Precisiones

Francisco Gutiérrez Sanín
24 de mayo de 2019 - 05:00 a. m.

Las dos semanas agitadísimas que acaban de pasar estuvieron marcadas por sendos eventos sobre los que vale la pena hacer unas precisiones simples.

Comencemos con la no extradición de Santrich. ¡Cuántos litros de adrenalina nos costó! El inefablemente opaco Néstor Humberto Martínez lo aprovechó para rasgarse las vestiduras por enésima vez, Duque hizo lo propio, el Centro Democrático (CD) entró en colapso y volvió a airear su propuesta de constituyente, los juristas nos regalaron sus sesudas reflexiones. Pero una vez se calmó un poco el barullo, quedó claro que la prueba reina que sacaron a relucir a la hora de la nona y de consuno el CD, el Gobierno, la Fiscalía y Whitaker tenía tres características. Primera: no se había compartido con la Justicia Especial para la Paz (JEP), algo inaudito sobre lo que aún no se ha pedido explicación al jefe de Estado. ¿Es que él y sus amigos estaban agazapados esperando a que la JEP tomara una decisión para caerle encima? ¿No valdrá la pena pedir cuentas sobre el asunto? Segunda: se obtuvo por medios francamente ilegales, como RCN Radio le sonsacó al propio Martínez, con tirabuzón, pero de manera muy explícita. Tercera: sí, la nueva grabación es en efecto un mar de equívocos —no menos que eso, pero tampoco más—.

Ahora pasemos a la denuncia que hizo The New York Times sobre la existencia de instrucciones dentro de las Fuerzas Armadas que podrían estar invitando a una reedición del espantoso capítulo de los falsos positivos. De nuevo contemplamos la ritual puesta en escena de indignaciones cuidadosamente libreteadas, con la división de trabajo de rigor: el ministro Botero declarándose decepcionado por haberle entregado toda la información al periodista y después darse cuenta de que le sería infiel; la Cabal en lo suyo, amenazando; todos rasgándose las vestiduras por ocasión ene más uno. Pero terminaron retirando discretamente la directiva que decían que no existía.

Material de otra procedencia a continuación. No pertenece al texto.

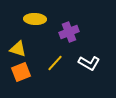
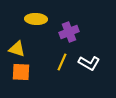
yellow ellipse: moved 1 px right
yellow triangle: moved 1 px left
yellow line: moved 7 px right, 1 px up; rotated 18 degrees counterclockwise
orange square: rotated 24 degrees clockwise
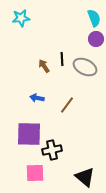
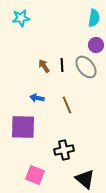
cyan semicircle: rotated 30 degrees clockwise
purple circle: moved 6 px down
black line: moved 6 px down
gray ellipse: moved 1 px right; rotated 25 degrees clockwise
brown line: rotated 60 degrees counterclockwise
purple square: moved 6 px left, 7 px up
black cross: moved 12 px right
pink square: moved 2 px down; rotated 24 degrees clockwise
black triangle: moved 2 px down
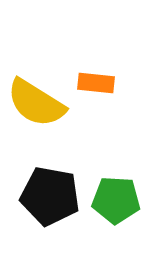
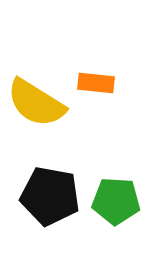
green pentagon: moved 1 px down
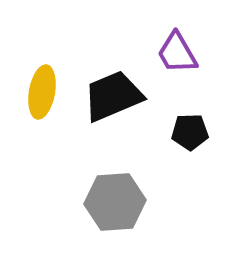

Varios periodistas se han declarado alarmados por la posibilidad de que se esté sometiendo a tercer grado a los oficiales que supuestamente están detrás de las filtraciones que dieron origen al artículo.

Una vez más, vale la pena hacer un par de precisiones sobre el episodio. La principal es la incapacidad de este Gobierno de tener una conversación seria y adulta sobre temas de vida o muerte. Entre la cascada de declaraciones que dio Botero después de la publicación del artículo en el diario estadounidense, por ejemplo, hizo una que pasó desapercibida, pero que me llamó mucho la atención: dijo que se habían dictado cientos, o miles, de horas de cursos de derechos humanos a miembros de la fuerza pública, y que eso era algo fantástico, asombroso. Tanto, que el propio Botero se exaltó casi hasta las lágrimas.

Pero tanto la “prueba” como el vacuo entusiasmo son testimonio de un doble infantilismo: de quien habla y del interlocutor imaginario a quien trata de engrupir. Pues la perspectiva adulta necesariamente tiene que indagar sobre incentivos y desenlaces, no sobre “hechos bonitos”. Los incentivos, por desgracia, están ahí a la luz pública; no necesitamos un acucioso sabueso, ni un periodista valiente, para que los desentierre. Como lo dije en una columna anterior, su espíritu se puede resumir de manera sencilla: garantizar el máximo de impunidad durante la mayor cantidad de tiempo posible, castigar duramente a los miembros de la fuerza que denuncien. Muchos oficiales, sea por integridad y decencia, sea por razones pragmáticas, ven mal aquellas cosas; pero el sistema de incentivos es propicio a ellas. Ese mismo ministro Botero que casi lagrimeaba con sus cuentos de hadas no se indignó una sola vez cuando asesinaron y destriparon a Dimar Torres. En cambio, se quería morir de la rabia cuando el general Villegas le pidió perdón a la comunidad. Entiendo que trasladaron al general, lo insultaron y lo mandaron al ostracismo. Con el artículo del NYT quieren hacer lo mismo.